Suat Günsel’in mektubu, beklenildiği gibi kamuoyunda geniş yer buldu.
Birçok gazetenin ilk sayfasından gördüğü haber çeşitli şekillerde yorumlandı.
Buna “tarihi uyarı” diyen de var, “Suat Hoca’nın da canına tak etti” mesajıyla haberi öne çıkaran da.
Tabii ki ortak yorumlar UBP kurultay sürecinde belki de devlet üzerinde bir gücü her zaman memnuniyetle kullanan Suat Günsel’in, bundan sonrası için önemli mesajlar verdiği.
Desteğini Küçük’ten yana kaydırdığına dair yorum getiren de var, konuya tam tersi, hükümetteki memnuniyetsizliği artarken gücünü Kaşif’ten yana kullandığını söyleyen de.
Bunların hepsi, derin ilişkiler içinde ve bundan sonraki siyasi süreçlerin nasıl işleyeceğine dair dikkat çekici veriler olabilir.
Ne var ki, Suat Günsel’in dünkü açıklaması, ifadeleri, kurduğu cümle ya da mesaj açısından ilginç ya da alışılmaz bulunurken, son derece normalleştirildi kamuoyunda.

• [Verilen Bilgiler]:
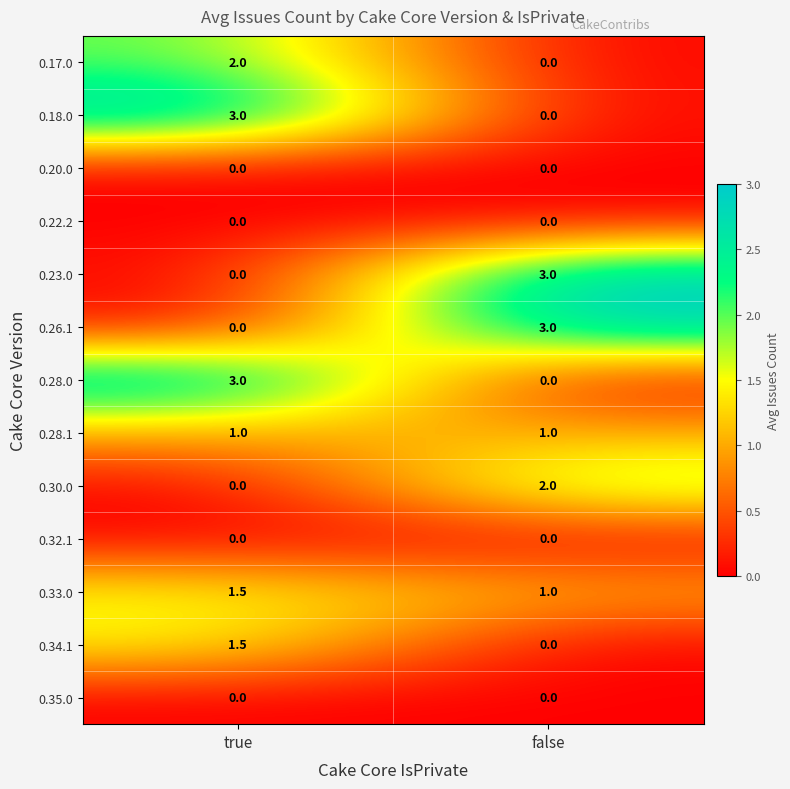

The 0.33.0 series shows 1.7 at false. True or false?

False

• [Görev 1]: Suat Günsel'in mektubuyla ilgili alıntıya göre şu ifadelerin her biri için evet ya da hayır yazın ve kararı belirleyen sözleri alıntıdan aynen aktarın: (a) Mektup kamuoyunda geniş yer buldu. (b) Haber tek bir biçimde yorumlandı. (c) Haberi "tarihi uyarı" olarak niteleyenler oldu.
• [Görev 2]: Suat Günsel'in mektubuyla ilgili alıntıyı son cümlesinden sonrasını yazarak sürdürün.

• [Alıştırma Yanıtı 1]:
(a) Evet: "Suat Günsel’in mektubu, beklenildiği gibi kamuoyunda geniş yer buldu."
(b) Hayır: "çeşitli şekillerde yorumlandı"
(c) Evet: "Buna “tarihi uyarı” diyen de var"

• [Alıştırma Yanıtı 2]:
Hiç kimse, “sen kim oluyorsun da bir partinin kendi iç seçimine müdahale edecek bir tavır ortaya koyuyorsun” demedi, mesela.
“Anayasa’ya göre, tarafsız konumundaki Cumhurbaşkanı’nı nasıl oluyor da bu kadar açıklıkla müdahaleye davet edebiliyor, Türkiye otoritelerini işaret ederek, tehdit edebiliyorsun” da demedi kimse.
Ya da bir ülkenin Cumhurbaşkanı’na Türkiye’nin otoritelerinden nasıl bir güçle böyle mesajlar getirebiliyorsun” diye de sormadı.
Kimse, “bir partinin kurultayı bir üniversite rektörünü neden ilgilendirir?” de demedi.
Ne medya, ne sivil toplum örgütleri, ne muhalefet, ne hükümet....
Ama Cumhurbaşkanı ki, bu sürecin baş aktörüdür, bu konuda jet hızıyla bir açıklama yaptı.
“Ben yargıda olan bir konuyla ilgili hiçbir zaman kamuoyu önünde konuşmadım, tavrım aynı yöndedir” dedi. Demokrasi gereği, sanki biri kendisinden hesap soracakmış gibi açıklama ihtiyacı hissetti ve Günsel’in üzerine yüklediği misyonu mealen giymedi.
Tabii ki, Cumhurbaşkanı Eroğlu’nun doğrudan bu süreci yönettiği açıktır. Suat Günsel’in bu yarışta kullanılan son ve en önemli silahlardan biri olduğu da öyle.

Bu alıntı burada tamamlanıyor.